## PROBLEM TO WORK ON
Each line below from the one containing "cutting board: none" through the one containing "utensil holder: present" should be output exactly as it stands, and no other line should appear.

Stored data
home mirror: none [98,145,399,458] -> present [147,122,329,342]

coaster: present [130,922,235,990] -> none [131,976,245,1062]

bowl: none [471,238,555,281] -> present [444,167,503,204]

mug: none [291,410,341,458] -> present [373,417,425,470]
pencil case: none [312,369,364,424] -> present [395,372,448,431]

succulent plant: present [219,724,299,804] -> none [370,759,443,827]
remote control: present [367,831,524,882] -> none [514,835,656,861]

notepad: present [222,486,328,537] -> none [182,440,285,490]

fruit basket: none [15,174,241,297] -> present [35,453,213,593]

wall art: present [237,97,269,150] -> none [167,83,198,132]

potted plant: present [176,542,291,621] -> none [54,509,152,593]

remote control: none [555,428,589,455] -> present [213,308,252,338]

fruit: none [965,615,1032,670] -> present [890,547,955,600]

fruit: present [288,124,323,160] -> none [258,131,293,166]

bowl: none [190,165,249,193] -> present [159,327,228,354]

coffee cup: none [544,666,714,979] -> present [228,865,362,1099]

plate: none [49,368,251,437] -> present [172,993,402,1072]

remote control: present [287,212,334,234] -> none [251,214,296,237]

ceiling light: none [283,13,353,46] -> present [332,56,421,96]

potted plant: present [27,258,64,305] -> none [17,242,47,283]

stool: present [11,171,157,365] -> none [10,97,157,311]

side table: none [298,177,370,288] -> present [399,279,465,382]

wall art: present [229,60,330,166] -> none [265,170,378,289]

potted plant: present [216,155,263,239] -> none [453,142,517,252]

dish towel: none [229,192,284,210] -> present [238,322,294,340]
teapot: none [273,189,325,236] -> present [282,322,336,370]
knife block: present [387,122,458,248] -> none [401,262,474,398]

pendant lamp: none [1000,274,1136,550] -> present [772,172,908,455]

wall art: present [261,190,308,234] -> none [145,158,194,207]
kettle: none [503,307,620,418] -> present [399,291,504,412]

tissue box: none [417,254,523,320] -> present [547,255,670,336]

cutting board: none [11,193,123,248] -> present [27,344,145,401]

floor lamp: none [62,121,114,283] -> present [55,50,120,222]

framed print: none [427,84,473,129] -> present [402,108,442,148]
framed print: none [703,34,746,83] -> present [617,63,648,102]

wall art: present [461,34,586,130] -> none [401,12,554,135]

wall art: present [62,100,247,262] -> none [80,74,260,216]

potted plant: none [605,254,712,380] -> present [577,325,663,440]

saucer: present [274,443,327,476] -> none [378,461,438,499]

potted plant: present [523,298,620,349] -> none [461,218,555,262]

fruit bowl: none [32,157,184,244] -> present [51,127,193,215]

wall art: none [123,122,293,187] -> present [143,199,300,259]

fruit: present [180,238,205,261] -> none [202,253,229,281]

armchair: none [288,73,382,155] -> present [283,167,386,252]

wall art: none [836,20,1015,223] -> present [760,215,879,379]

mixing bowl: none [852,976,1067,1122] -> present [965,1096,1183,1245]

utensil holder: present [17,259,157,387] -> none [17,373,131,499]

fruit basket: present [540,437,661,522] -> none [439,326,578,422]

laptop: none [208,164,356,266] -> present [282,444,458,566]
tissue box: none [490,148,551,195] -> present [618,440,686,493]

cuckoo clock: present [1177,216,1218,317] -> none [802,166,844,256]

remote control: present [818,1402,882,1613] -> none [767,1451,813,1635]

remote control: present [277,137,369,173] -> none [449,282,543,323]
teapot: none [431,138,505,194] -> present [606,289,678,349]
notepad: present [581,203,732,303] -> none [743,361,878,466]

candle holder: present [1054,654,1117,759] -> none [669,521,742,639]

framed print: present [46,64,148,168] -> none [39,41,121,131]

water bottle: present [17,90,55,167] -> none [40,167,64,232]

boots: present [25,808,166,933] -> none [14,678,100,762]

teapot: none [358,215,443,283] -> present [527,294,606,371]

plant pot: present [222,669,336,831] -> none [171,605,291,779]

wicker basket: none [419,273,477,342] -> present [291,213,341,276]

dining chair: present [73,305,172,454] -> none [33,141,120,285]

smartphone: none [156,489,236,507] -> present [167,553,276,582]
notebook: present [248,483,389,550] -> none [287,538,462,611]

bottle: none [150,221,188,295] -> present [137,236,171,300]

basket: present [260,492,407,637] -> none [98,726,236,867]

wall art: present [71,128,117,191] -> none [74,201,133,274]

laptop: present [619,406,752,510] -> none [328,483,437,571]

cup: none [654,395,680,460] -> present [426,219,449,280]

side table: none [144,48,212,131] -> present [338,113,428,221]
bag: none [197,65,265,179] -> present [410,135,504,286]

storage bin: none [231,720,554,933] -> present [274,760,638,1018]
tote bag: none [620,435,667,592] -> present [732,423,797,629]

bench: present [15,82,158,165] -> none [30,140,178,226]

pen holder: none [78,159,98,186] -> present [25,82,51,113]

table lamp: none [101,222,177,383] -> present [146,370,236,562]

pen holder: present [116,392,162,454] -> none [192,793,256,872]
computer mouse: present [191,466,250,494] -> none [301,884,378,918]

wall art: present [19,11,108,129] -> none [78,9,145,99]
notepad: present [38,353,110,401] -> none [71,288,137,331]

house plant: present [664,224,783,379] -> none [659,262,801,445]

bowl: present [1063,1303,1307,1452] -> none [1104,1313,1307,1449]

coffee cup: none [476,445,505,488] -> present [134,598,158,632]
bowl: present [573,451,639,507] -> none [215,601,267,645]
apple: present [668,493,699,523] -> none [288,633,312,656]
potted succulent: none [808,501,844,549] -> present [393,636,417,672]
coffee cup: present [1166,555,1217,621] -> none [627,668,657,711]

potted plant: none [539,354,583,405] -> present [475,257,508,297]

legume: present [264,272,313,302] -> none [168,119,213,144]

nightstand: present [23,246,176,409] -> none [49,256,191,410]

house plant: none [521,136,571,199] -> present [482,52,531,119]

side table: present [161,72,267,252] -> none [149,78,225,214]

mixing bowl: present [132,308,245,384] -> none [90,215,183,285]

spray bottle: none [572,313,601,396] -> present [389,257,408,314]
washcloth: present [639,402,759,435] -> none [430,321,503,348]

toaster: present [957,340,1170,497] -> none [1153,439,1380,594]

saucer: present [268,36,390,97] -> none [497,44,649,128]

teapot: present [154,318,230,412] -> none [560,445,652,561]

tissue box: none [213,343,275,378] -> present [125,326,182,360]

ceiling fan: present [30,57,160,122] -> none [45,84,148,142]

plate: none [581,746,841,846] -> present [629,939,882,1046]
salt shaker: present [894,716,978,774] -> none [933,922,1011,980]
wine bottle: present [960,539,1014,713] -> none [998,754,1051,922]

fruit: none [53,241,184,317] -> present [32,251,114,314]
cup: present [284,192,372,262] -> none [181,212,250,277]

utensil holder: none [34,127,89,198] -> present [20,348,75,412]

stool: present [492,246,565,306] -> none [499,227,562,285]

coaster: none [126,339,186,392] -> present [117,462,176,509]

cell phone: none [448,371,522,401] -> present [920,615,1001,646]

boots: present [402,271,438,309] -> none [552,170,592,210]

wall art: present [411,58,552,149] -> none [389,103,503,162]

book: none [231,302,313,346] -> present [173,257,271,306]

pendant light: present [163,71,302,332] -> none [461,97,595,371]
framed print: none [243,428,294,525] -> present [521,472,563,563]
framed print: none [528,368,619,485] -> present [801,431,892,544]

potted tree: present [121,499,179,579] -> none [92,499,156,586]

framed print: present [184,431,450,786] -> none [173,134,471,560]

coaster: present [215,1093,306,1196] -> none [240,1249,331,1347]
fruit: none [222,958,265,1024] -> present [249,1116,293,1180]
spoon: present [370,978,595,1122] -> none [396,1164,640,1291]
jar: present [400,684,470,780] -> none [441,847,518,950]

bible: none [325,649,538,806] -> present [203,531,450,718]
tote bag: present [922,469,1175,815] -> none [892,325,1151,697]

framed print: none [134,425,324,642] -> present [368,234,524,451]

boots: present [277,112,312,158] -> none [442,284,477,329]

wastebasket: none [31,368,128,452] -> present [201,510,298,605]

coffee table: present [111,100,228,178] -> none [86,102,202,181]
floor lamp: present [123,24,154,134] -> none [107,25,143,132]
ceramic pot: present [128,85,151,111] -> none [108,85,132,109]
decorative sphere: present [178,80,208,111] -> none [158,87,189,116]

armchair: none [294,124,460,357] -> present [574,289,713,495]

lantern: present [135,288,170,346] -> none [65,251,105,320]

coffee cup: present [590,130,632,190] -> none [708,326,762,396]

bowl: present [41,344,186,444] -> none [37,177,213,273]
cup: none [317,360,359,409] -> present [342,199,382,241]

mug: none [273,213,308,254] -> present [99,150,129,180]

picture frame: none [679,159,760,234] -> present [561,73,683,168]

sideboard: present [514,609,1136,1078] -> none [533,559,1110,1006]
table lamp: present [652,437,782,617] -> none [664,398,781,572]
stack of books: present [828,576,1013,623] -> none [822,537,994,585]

## THE ANSWER
cutting board: none [11,193,123,248] -> present [27,344,145,401]

floor lamp: none [62,121,114,283] -> present [55,50,120,222]

framed print: none [427,84,473,129] -> present [402,108,442,148]
framed print: none [703,34,746,83] -> present [617,63,648,102]

wall art: present [461,34,586,130] -> none [401,12,554,135]

wall art: present [62,100,247,262] -> none [80,74,260,216]

potted plant: none [605,254,712,380] -> present [577,325,663,440]

saucer: present [274,443,327,476] -> none [378,461,438,499]

potted plant: present [523,298,620,349] -> none [461,218,555,262]

fruit bowl: none [32,157,184,244] -> present [51,127,193,215]

wall art: none [123,122,293,187] -> present [143,199,300,259]

fruit: present [180,238,205,261] -> none [202,253,229,281]

armchair: none [288,73,382,155] -> present [283,167,386,252]

wall art: none [836,20,1015,223] -> present [760,215,879,379]

mixing bowl: none [852,976,1067,1122] -> present [965,1096,1183,1245]

utensil holder: present [17,259,157,387] -> none [17,373,131,499]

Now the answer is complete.